## Document excerpt
In 114, Trajan embarked on his last campaign, provoked by the Parthian Empire's decision to put an unacceptable king on the throne of Armenia, a kingdom over which both empires had shared hegemony since the time of Nero, some 50 years earlier.

Many modern historians consider that Trajan's decision to wage war against Parthia might have had economic motives. After Trajan's annexation of Arabia, he built a new road, Via Traiana Nova, that went from Bostra to Aila on the Red Sea. Charax on the Persian Gulf was thus the sole remaining western terminus of the Indian trade route outside direct Roman control, which was important to lower import prices and to limit the supposed drain of precious metals created by the deficit in Roman trade with the Far East.

That Charax traded with the Roman Empire is certain since actual connections with merchants from Palmyra during the period are well documented in a contemporary Palmyrene epigraph that tells of various Palmyrene citizens honoured for holding office in Charax. Also, Charax's rulers' domains possibly then included the Bahrain islands (where a Palmyrene citizen held office, shortly after Trajan's death, as satrap, but the appointment was made by a Parthian king of Charax), which offered the possibility of extending Roman hegemony into the Persian Gulf itself. The rationale behind Trajan's campaign would then be to break down a system of Far Eastern trade through small Semitic ("Arab") cities under Parthia's control and to put it under Roman control instead.

In his Dacian conquests, Trajan had already resorted to Syrian auxiliary units, whose veterans, along with Syrian traders, had an important role in the subsequent colonization of Dacia. He had recruited Palmyrene units into his army, including a camel unit, which apparently procured Palmyrene support to his ultimate goal of annexing Charax. It has even been ventured that in his campaign, when Trajan had annexed Armenia, he was bound to annex the whole of Mesopotamia to prevent the Parthians from interrupting the flux of trade from the Persian Gulf and/or fomenting trouble at the Roman frontier on the Danube.

(Saved entries)
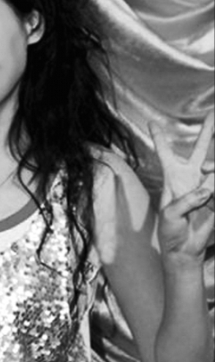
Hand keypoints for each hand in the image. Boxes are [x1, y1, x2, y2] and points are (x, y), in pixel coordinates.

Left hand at [150, 113, 213, 263]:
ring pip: (214, 169)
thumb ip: (188, 201)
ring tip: (207, 196)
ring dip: (213, 174)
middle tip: (213, 113)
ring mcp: (206, 186)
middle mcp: (190, 178)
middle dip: (208, 132)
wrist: (184, 249)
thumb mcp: (171, 215)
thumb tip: (209, 188)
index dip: (160, 139)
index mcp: (172, 179)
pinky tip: (209, 198)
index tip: (152, 123)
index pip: (165, 155)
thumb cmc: (170, 232)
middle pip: (199, 150)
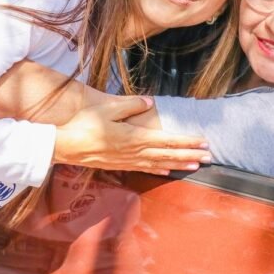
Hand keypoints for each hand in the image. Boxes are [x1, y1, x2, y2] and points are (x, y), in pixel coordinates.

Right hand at [54, 97, 210, 175]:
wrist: (64, 146)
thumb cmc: (83, 124)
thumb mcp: (106, 108)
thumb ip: (130, 104)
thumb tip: (149, 102)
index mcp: (133, 138)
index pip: (166, 140)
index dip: (187, 142)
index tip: (203, 142)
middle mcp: (134, 152)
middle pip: (167, 155)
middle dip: (190, 155)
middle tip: (209, 157)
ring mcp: (127, 161)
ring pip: (159, 164)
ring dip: (179, 164)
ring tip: (196, 165)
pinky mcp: (119, 165)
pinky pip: (144, 168)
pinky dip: (158, 170)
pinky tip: (168, 171)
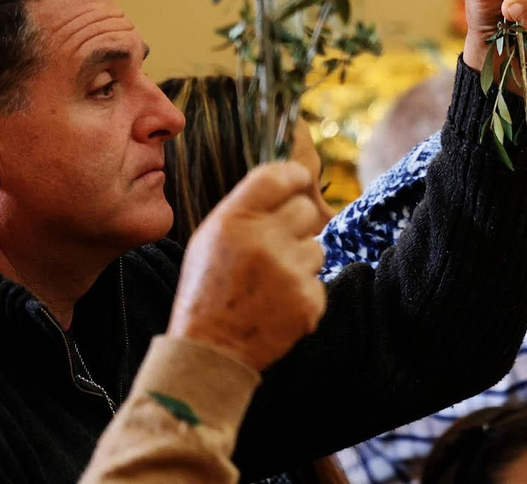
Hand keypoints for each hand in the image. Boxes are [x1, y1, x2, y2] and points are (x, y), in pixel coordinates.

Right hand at [169, 162, 326, 371]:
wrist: (209, 351)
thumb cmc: (208, 290)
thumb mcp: (210, 239)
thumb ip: (245, 208)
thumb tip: (287, 181)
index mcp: (234, 220)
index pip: (278, 176)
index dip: (295, 176)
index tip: (300, 181)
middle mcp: (263, 240)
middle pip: (306, 209)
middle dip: (297, 224)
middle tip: (277, 244)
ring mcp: (288, 272)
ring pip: (317, 247)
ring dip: (301, 261)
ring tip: (271, 282)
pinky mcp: (307, 301)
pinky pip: (318, 281)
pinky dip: (303, 292)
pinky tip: (278, 304)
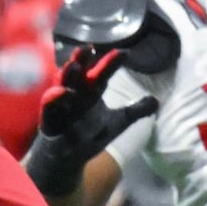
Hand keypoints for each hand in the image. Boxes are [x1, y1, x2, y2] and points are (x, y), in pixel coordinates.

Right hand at [41, 46, 155, 140]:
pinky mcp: (50, 122)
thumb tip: (156, 101)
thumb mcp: (118, 122)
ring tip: (73, 66)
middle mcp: (75, 94)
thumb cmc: (90, 134)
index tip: (124, 54)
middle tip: (87, 48)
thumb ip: (136, 110)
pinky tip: (61, 93)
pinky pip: (49, 109)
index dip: (111, 63)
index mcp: (91, 91)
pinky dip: (53, 101)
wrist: (69, 157)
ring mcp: (61, 107)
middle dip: (81, 60)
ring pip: (62, 87)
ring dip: (67, 76)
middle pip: (78, 74)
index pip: (102, 73)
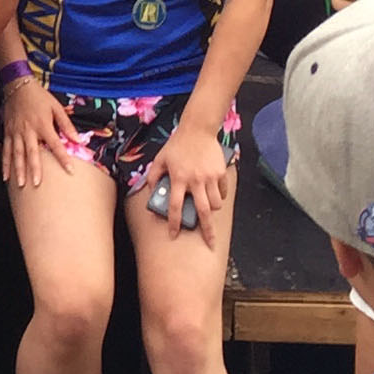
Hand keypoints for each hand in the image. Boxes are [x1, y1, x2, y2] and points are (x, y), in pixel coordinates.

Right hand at [0, 71, 78, 188]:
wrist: (18, 86)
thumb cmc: (39, 97)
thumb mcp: (56, 107)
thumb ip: (66, 124)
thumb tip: (77, 139)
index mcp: (43, 125)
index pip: (55, 144)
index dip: (63, 158)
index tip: (70, 170)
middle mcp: (28, 130)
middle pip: (32, 152)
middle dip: (34, 169)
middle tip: (36, 184)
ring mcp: (16, 132)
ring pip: (17, 154)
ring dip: (18, 170)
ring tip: (20, 184)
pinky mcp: (8, 132)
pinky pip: (6, 150)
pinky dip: (5, 163)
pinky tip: (6, 176)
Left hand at [138, 118, 231, 248]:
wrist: (198, 129)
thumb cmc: (177, 145)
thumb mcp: (160, 158)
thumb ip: (153, 176)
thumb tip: (150, 191)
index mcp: (178, 178)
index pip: (174, 206)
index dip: (173, 223)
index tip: (173, 234)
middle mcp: (195, 181)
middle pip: (203, 212)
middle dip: (207, 231)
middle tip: (210, 244)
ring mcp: (210, 177)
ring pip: (216, 204)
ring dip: (212, 210)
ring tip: (207, 209)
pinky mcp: (221, 172)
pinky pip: (223, 191)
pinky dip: (220, 196)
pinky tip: (215, 194)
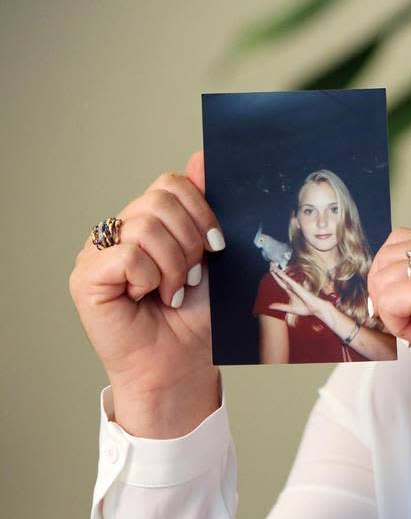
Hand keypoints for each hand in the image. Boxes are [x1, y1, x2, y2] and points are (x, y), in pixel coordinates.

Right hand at [69, 150, 222, 437]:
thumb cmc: (198, 315)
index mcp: (149, 221)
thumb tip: (202, 156)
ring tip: (173, 290)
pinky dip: (151, 277)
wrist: (184, 363)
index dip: (201, 209)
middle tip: (193, 274)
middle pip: (160, 199)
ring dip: (174, 264)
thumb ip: (204, 207)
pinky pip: (128, 255)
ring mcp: (98, 252)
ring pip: (146, 227)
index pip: (171, 183)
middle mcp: (119, 231)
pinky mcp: (86, 276)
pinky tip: (150, 297)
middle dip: (191, 240)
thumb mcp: (212, 255)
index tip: (216, 244)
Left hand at [267, 265, 331, 319]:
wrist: (314, 309)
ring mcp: (294, 286)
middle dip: (275, 272)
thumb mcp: (289, 308)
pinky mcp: (296, 286)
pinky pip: (288, 279)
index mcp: (291, 292)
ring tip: (271, 265)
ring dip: (277, 271)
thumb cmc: (306, 309)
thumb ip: (280, 306)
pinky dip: (282, 275)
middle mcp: (292, 287)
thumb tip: (269, 306)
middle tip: (270, 265)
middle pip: (281, 278)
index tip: (271, 272)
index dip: (276, 277)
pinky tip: (277, 271)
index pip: (281, 283)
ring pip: (284, 277)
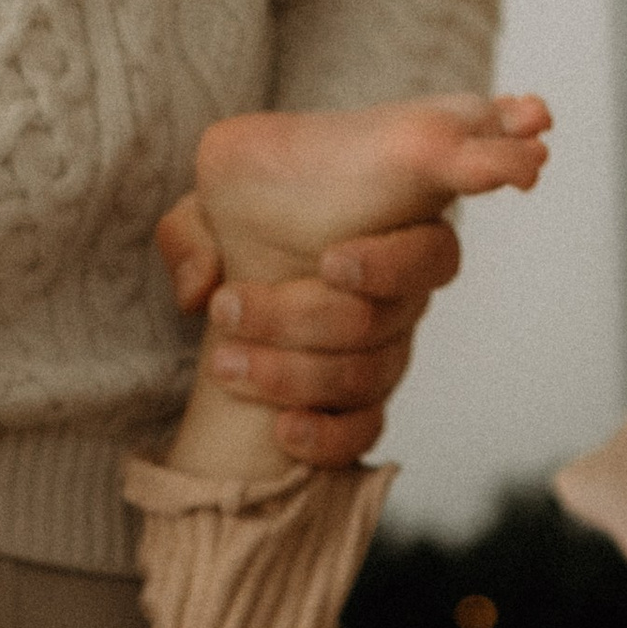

## Directions
**A.** Answer these from the text on Trajan's Parthian campaign, one per line:
(i) In what year did Trajan start his last campaign?
(ii) Between which two places did the Via Traiana Nova run?
(iii) What kind of unit is named among the Palmyrene units Trajan recruited?
**B.** In the text on Trajan's Parthian campaign, shorten the paragraph beginning "That Charax traded with the Roman Empire" and keep its main facts.
**C.** Extend the text on Trajan's Parthian campaign past its final sentence.

## Task results
**A.**
(i) 114
(ii) From Bostra to Aila on the Red Sea
(iii) A camel unit

**B.** A contemporary Palmyrene epigraph honoring Palmyrene citizens who held office in Charax shows that Charax traded with Rome. Charax's rulers may also have held the Bahrain islands, where a Palmyrene citizen later served as satrap under a Parthian king of Charax. This offered a way to extend Roman hegemony into the Persian Gulf. Trajan's campaign may therefore have aimed to take the Far Eastern trade that ran through small Semitic cities under Parthian control and put it under Roman control.

**C.**
Other historians reject those motives, as the supposed Parthian "control" over the maritime Far Eastern trade route was at best conjectural and based on a selective reading of Chinese sources: trade by land through Parthia seems to have been unhampered by Parthian authorities and left solely to the devices of private enterprise. Commercial activity in second century Mesopotamia seems to have been a general phenomenon, shared by many peoples within and without the Roman Empire, with no sign of a concerted imperial policy towards it. As in the case of the alimenta, scholars like Moses Finley and Paul Veyne have considered the whole idea of a foreign trade "policy" behind Trajan's war anachronistic. According to them, the sole Roman concern with the Far Eastern luxuries trade, besides collecting toll taxes and customs, was moral and involved frowning upon the "softness" of luxuries but no economic policy. In the absence of conclusive evidence, trade between Rome and India might have been far more balanced in terms of quantities of precious metals exchanged. One source for the notion of the Roman gold drain, Pliny the Younger's uncle Pliny the Elder, had earlier described the Gangetic Plains as one of the gold sources for the Roman Empire. In his controversial book on the ancient economy, Finley considers Trajan's "badly miscalculated and expensive assault on Parthia" to be an example of the many Roman "commercial wars" that existed only in the books of modern historians.

The alternative view is to see the campaign as triggered by the lure of territorial annexation and prestige, which was the sole motive ascribed by Cassius Dio.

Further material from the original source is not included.